▶ _Task requirements_: Look for "https" in the listing below. Gather each line that contains it.

▶ _Data provided_:

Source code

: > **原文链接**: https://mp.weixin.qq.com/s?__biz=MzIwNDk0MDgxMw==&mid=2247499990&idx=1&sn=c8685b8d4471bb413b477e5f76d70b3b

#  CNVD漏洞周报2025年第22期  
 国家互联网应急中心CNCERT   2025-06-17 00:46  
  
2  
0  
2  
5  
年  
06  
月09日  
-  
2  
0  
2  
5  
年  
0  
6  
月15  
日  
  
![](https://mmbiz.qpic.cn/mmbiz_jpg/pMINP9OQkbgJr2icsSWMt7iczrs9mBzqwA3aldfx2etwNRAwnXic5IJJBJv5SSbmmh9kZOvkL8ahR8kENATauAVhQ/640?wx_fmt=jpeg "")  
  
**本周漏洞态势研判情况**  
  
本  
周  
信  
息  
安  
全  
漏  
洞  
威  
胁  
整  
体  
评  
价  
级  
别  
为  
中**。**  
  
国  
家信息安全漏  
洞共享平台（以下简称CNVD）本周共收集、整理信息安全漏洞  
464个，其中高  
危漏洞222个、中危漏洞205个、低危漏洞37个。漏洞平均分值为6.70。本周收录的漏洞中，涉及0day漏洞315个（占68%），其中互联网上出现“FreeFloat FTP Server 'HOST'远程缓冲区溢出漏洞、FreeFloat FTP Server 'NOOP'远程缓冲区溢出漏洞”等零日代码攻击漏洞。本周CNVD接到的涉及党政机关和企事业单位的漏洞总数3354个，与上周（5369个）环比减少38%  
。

▶ _Output of the exercise_:
: > **原文链接**: https://mp.weixin.qq.com/s?__biz=MzIwNDk0MDgxMw==&mid=2247499990&idx=1&sn=c8685b8d4471bb413b477e5f76d70b3b
![](https://mmbiz.qpic.cn/mmbiz_jpg/pMINP9OQkbgJr2icsSWMt7iczrs9mBzqwA3aldfx2etwNRAwnXic5IJJBJv5SSbmmh9kZOvkL8ahR8kENATauAVhQ/640?wx_fmt=jpeg "")  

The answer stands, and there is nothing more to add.